Y aquí estamos, entre Valencia y Washington. En Valencia porque aún nos duele, nos irrita, nos cabrea, todo lo de la Dana y lo que le rodea. Los 217 fallecidos (¿seguro?) y los “incontables desaparecidos”, que el ministro Oscar Puente ya dice que son menos de los que pensamos —aunque seguramente más de los que le gustaría al Gobierno, que vienen curvas—.
Yo ya les digo: a mí lo de las elecciones norteamericanas, pues sí, pero que no. Me explico: es cierto, unas elecciones presidenciales en Estados Unidos tienen, a la postre, una relevancia global. Que no es lo mismo, vaya, que gane una u otro.
Pero, puestos a ver, son como las elecciones catalanas para los españoles: nos influyen mucho, pero no podemos votar; arrojan unos resultados que nos condicionan (no hay más que verlo), pero no podemos hacer nada. América lo mismo: gane Kamala o Trump, nos quedaremos aquí con la cara de una vaca mirando al tren, a verlas venir.
Y si usted me pregunta, yo, ¿qué quiere que le diga? ¿Quién diría usted que prefiere Putin que gane? ¿Quién cree que esperan que gane los islamistas de Gaza, Líbano, Irán, Yemen…? Pues eso.

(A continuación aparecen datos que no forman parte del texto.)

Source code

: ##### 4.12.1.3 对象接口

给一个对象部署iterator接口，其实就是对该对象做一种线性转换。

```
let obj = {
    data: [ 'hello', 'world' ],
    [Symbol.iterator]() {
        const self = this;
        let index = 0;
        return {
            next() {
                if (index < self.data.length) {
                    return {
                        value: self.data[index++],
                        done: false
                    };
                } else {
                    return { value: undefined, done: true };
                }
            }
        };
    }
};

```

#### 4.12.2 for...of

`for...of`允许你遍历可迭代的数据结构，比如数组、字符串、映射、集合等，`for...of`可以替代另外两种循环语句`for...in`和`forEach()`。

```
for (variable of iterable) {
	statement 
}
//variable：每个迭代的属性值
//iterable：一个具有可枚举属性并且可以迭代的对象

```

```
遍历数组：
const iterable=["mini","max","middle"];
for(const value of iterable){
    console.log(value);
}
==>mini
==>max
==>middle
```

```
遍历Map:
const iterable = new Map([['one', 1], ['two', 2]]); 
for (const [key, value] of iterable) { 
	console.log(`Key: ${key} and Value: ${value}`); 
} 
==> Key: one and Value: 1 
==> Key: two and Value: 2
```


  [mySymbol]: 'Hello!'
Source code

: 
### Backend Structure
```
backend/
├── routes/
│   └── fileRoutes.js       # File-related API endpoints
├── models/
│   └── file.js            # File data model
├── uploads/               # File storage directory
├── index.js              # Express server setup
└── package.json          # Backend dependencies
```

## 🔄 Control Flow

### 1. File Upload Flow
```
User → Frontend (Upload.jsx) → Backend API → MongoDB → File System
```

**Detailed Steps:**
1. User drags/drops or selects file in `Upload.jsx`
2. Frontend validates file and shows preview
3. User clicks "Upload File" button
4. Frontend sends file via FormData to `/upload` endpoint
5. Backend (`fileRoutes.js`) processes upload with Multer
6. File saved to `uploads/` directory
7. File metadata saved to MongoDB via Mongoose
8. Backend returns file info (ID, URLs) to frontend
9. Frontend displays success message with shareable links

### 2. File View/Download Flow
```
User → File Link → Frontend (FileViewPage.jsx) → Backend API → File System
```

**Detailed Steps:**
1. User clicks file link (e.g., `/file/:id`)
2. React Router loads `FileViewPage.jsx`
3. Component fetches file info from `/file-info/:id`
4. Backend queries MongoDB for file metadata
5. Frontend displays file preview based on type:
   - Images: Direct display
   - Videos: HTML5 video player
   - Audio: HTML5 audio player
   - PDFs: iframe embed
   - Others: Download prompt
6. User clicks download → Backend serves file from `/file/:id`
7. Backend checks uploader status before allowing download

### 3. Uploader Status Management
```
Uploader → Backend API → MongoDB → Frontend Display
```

A estas horas es posible que la competencia ya se haya dirimido en Pennsylvania, en esas “streets of Philadelphia” (mira que tener que mirar el queso untable para escribirlo bien) que cantaba Bruce Springsteen —que, por cierto, apoya a la candidata demócrata—. O no, porque el recuento de votos en Estados Unidos es más lento que el orgasmo de un dolmen. Así que lo mismo tenemos que esperar una semana o dos, mientras Trump grita que le han vuelto a robar los comicios.
Pero Valencia: ese dolor que no nos podemos quitar del alma, esas imágenes, esas historias, esa realidad atroz que, una semana después, sigue ahí. Y que no ha hecho más que empezar. Porque van a venir, a seguir, los días de cabreo, de ofuscación, de cansancio, de desolación y tristeza. Porque los voluntarios —gente entusiasta, comprometida, ilusa y valiente que, sin embargo, no sabe qué hacer ni tiene a nadie que le organice— se irán marchando, o comenzarán a exigir comer caliente, y ducharse, y que les lleven donde tengan algo más que hacer que empujar el barro a una alcantarilla. Lo aprendí cuando la tragedia del Prestige: a los voluntarios los carga el diablo. Y eso que en aquel marrón solo murió una persona, un soldado que fue a “plantar un pino” demasiado cerca del mar.
Pero me quedo en Valencia, con la gente, con los pueblos, con el barro. Y qué mal le sienta el barro a Sánchez, ¿no?